**EXERCISE:**
Copy all of the rows below word for word, leaving the pictures out of your answer.

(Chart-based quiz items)
[Start of Attachment]

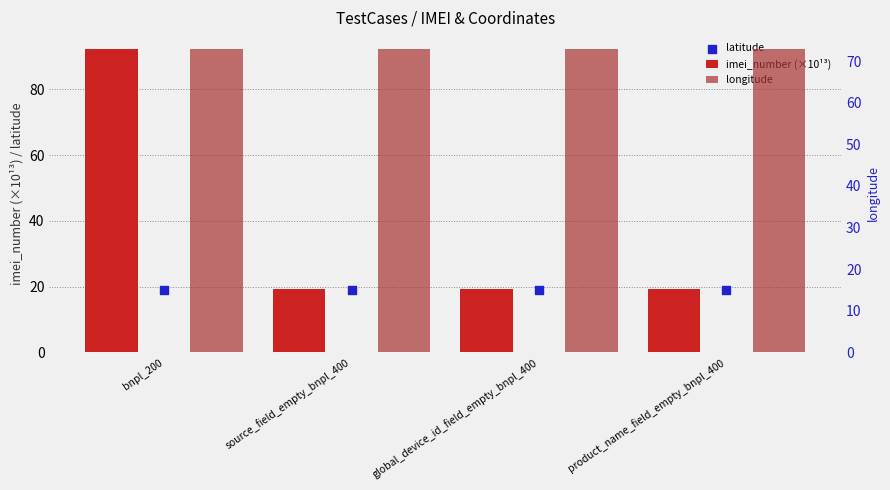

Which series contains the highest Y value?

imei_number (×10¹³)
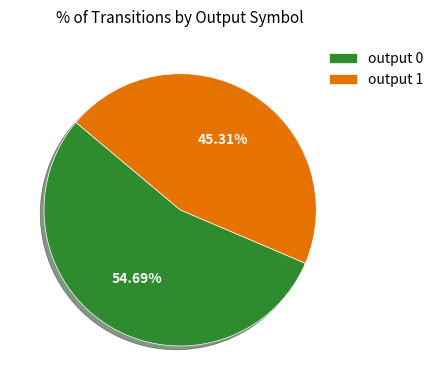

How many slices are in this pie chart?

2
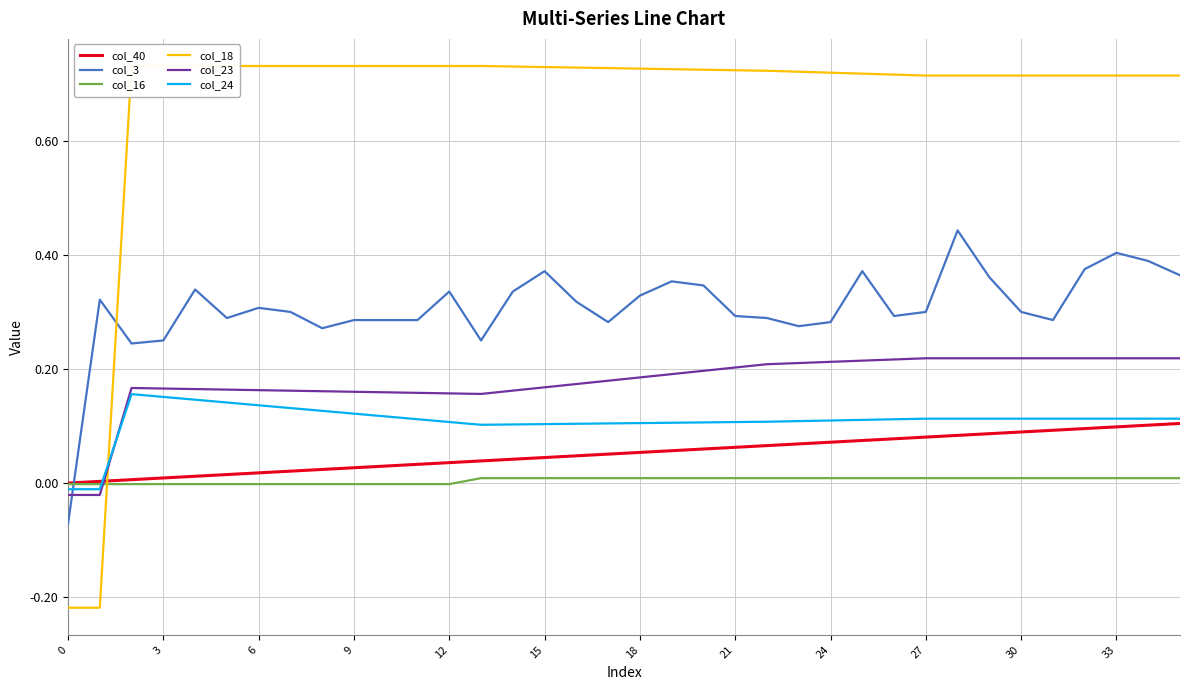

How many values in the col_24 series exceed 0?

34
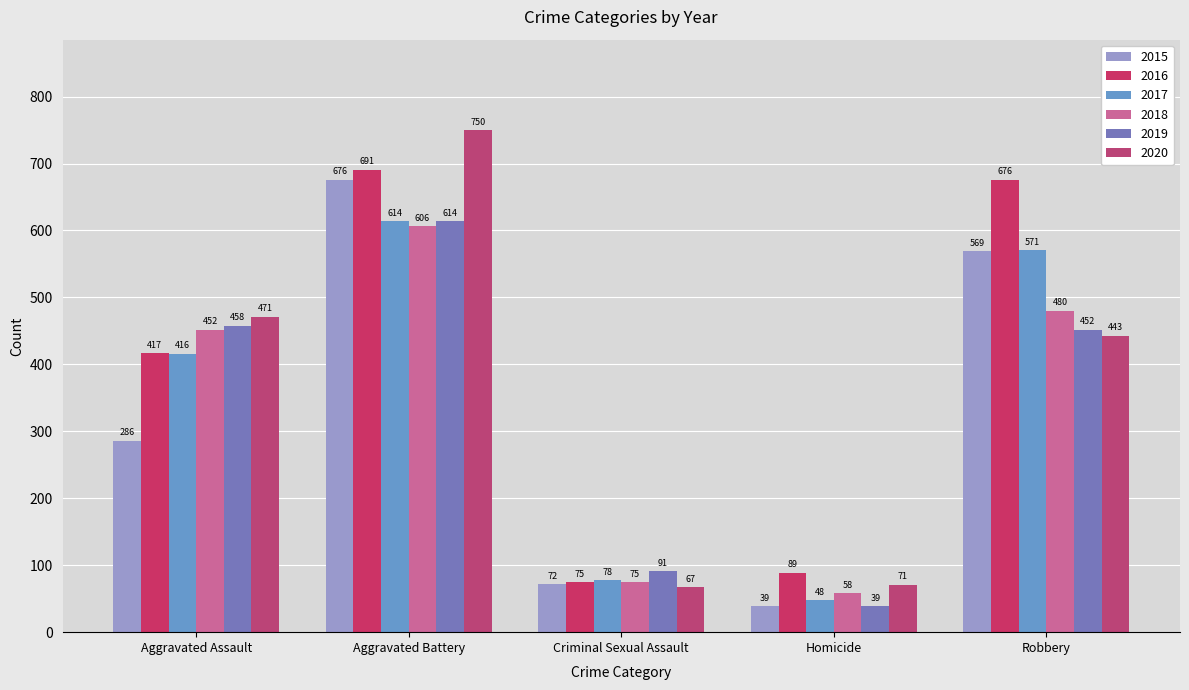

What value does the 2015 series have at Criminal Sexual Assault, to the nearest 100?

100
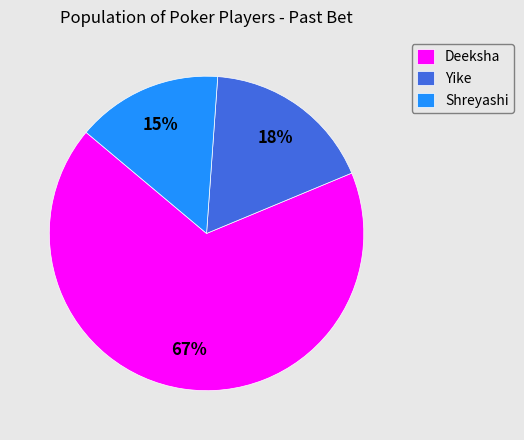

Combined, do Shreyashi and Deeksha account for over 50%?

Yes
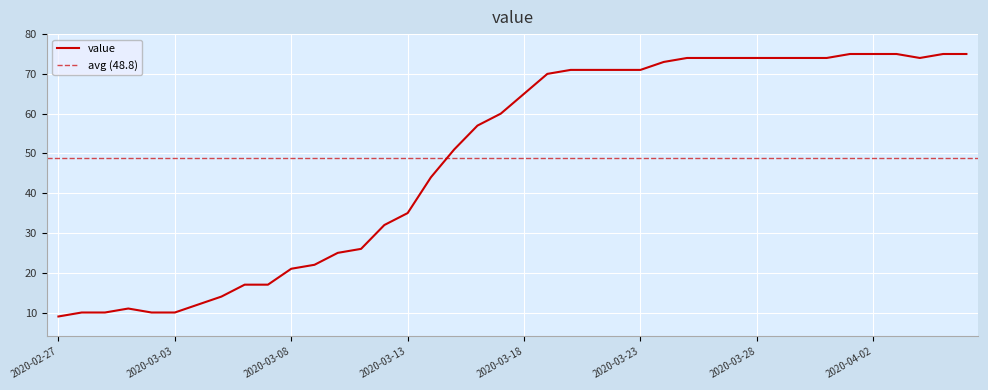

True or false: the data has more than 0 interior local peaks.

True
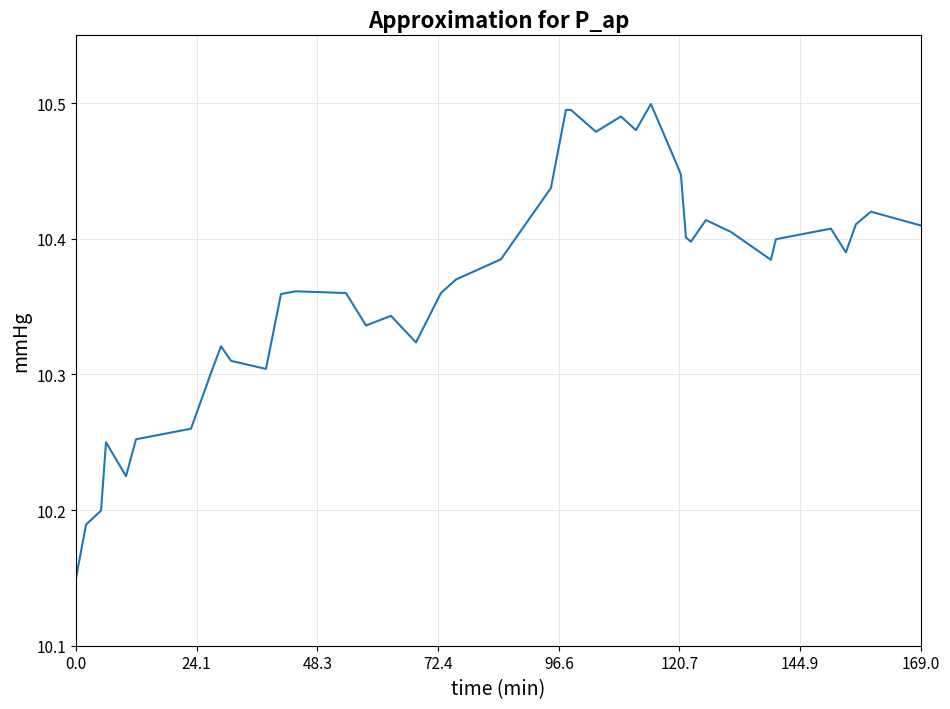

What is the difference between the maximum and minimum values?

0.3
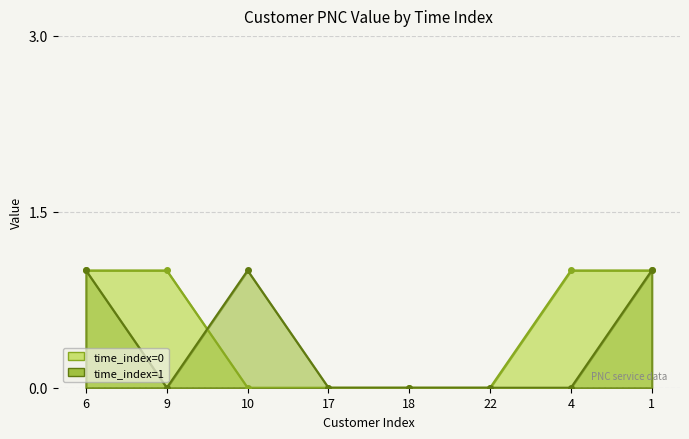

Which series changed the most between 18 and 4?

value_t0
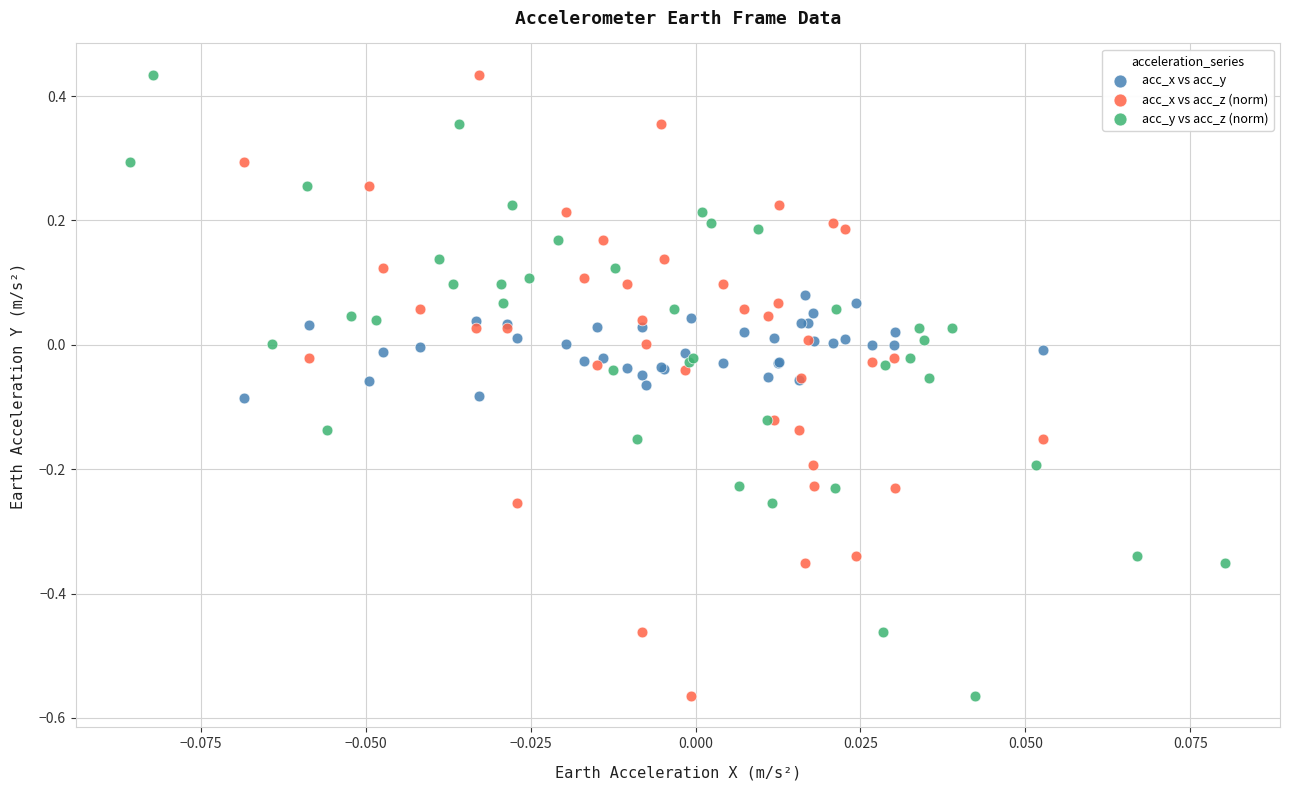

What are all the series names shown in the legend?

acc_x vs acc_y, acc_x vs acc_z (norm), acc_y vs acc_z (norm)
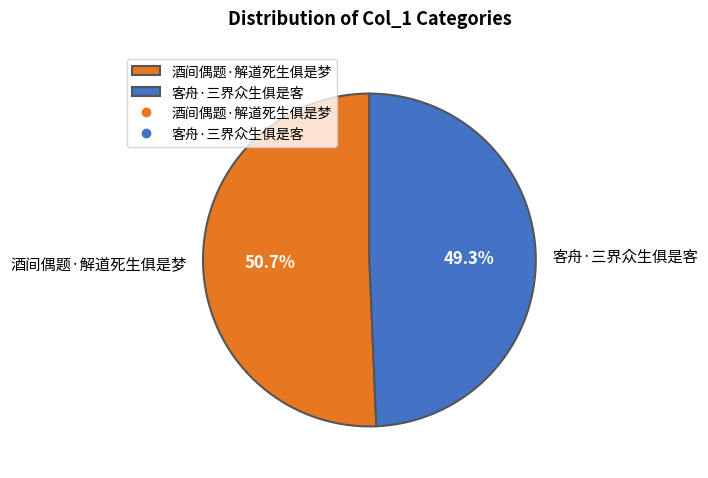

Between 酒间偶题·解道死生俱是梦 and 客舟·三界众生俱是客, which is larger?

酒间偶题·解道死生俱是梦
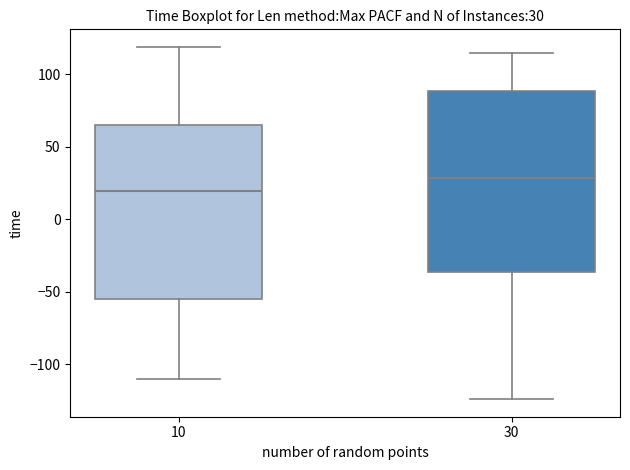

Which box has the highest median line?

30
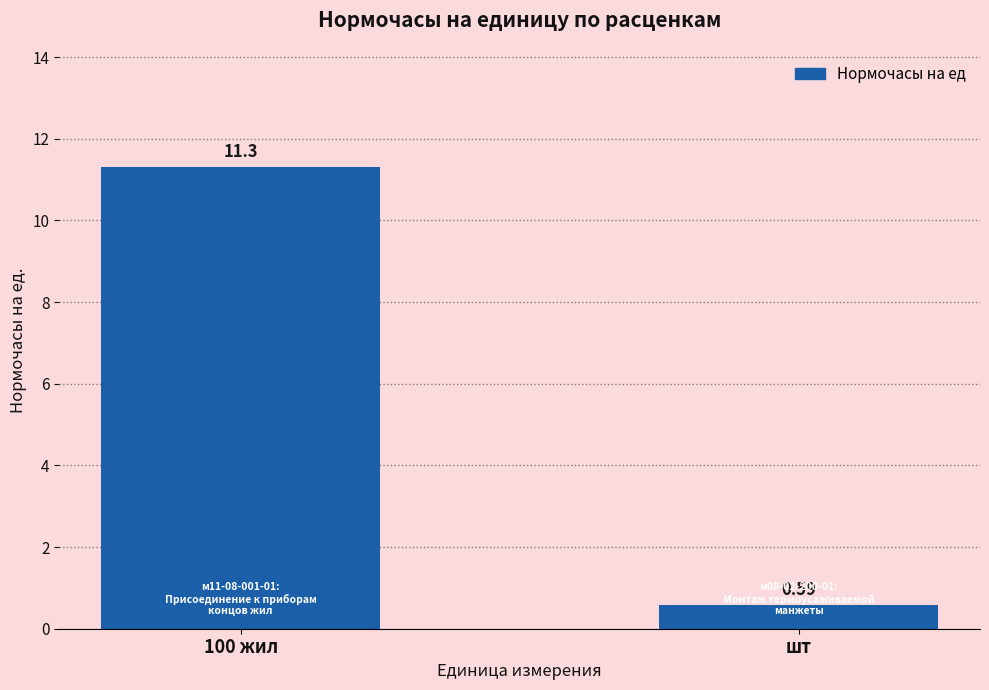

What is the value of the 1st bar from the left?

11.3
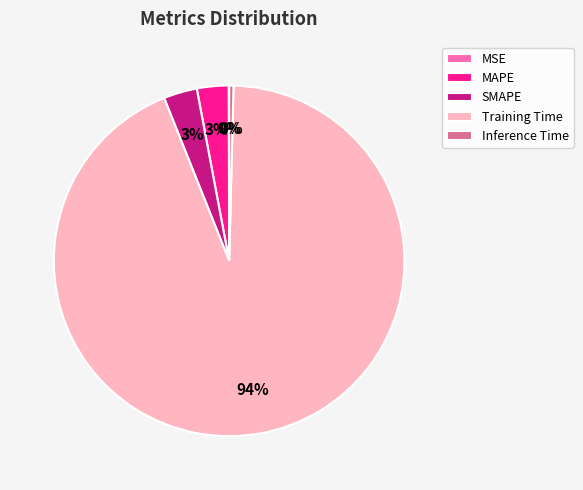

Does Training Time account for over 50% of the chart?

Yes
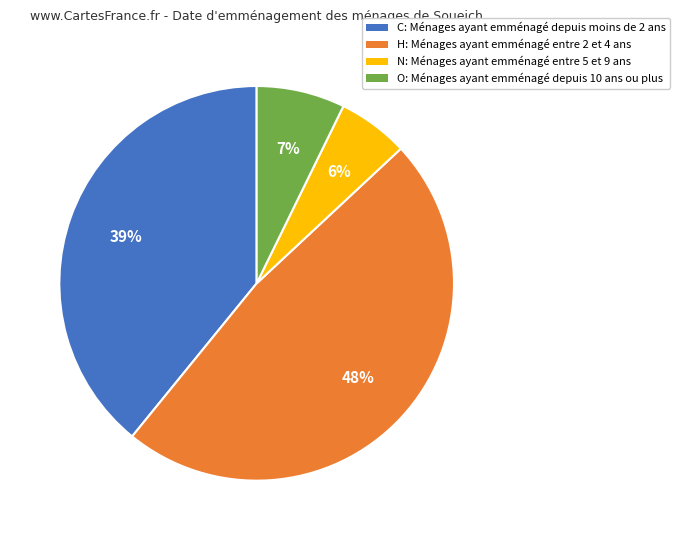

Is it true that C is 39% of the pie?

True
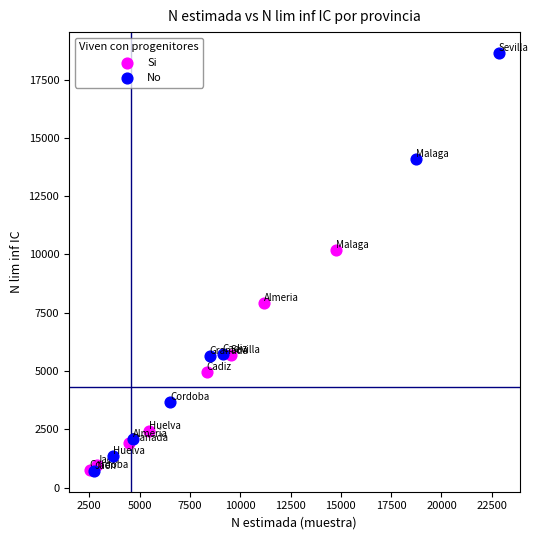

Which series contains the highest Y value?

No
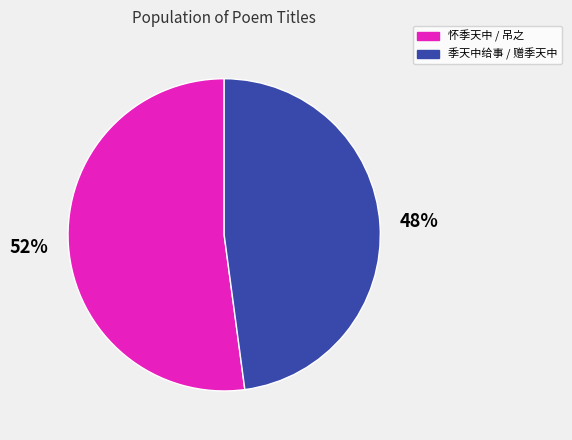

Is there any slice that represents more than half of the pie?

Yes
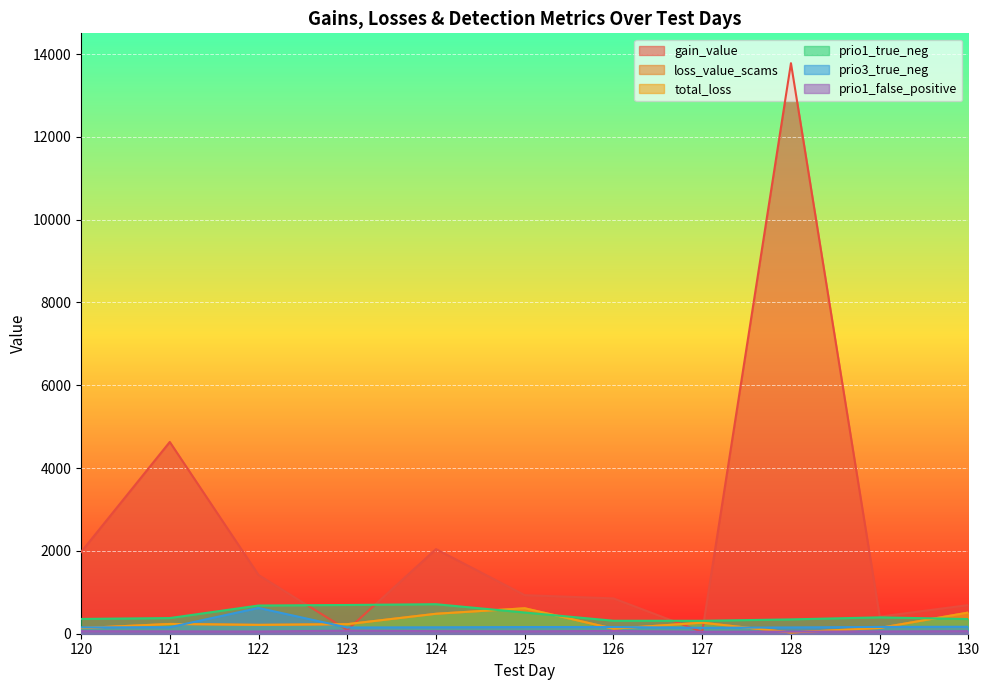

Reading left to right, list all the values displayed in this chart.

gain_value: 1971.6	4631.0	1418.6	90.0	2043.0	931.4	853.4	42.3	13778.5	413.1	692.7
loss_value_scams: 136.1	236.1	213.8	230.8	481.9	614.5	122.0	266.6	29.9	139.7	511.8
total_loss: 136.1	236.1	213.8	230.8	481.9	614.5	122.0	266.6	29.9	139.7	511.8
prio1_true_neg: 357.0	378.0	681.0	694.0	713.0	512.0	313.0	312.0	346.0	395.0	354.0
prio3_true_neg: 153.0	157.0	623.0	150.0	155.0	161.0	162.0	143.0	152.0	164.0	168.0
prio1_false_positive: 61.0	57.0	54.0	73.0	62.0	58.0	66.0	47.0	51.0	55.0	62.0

[End of Attachment]

**RESPONSE TO THE TASK:**
Which series contains the highest Y value?

imei_number (×10¹³)

How many slices are in this pie chart?

2

How many values in the col_24 series exceed 0?

34

What value does the 2015 series have at Criminal Sexual Assault, to the nearest 100?

100

Combined, do Shreyashi and Deeksha account for over 50%?

Yes

True or false: the data has more than 0 interior local peaks.

True

What is the difference between the maximum and minimum values?

0.3

Which series changed the most between 18 and 4?

value_t0

What are all the series names shown in the legend?

acc_x vs acc_y, acc_x vs acc_z (norm), acc_y vs acc_z (norm)

Between 酒间偶题·解道死生俱是梦 and 客舟·三界众生俱是客, which is larger?

酒间偶题·解道死生俱是梦

Which box has the highest median line?

30

What is the value of the 1st bar from the left?

11.3

Does Training Time account for over 50% of the chart?

Yes

Is it true that C is 39% of the pie?

True

Which series contains the highest Y value?

No

Is there any slice that represents more than half of the pie?

Yes

Reading left to right, list all the values displayed in this chart.

gain_value: 1971.6	4631.0	1418.6	90.0	2043.0	931.4	853.4	42.3	13778.5	413.1	692.7
loss_value_scams: 136.1	236.1	213.8	230.8	481.9	614.5	122.0	266.6	29.9	139.7	511.8
total_loss: 136.1	236.1	213.8	230.8	481.9	614.5	122.0	266.6	29.9	139.7	511.8
prio1_true_neg: 357.0	378.0	681.0	694.0	713.0	512.0	313.0	312.0	346.0	395.0	354.0
prio3_true_neg: 153.0	157.0	623.0	150.0	155.0	161.0	162.0	143.0	152.0	164.0	168.0
prio1_false_positive: 61.0	57.0	54.0	73.0	62.0	58.0	66.0	47.0	51.0	55.0	62.0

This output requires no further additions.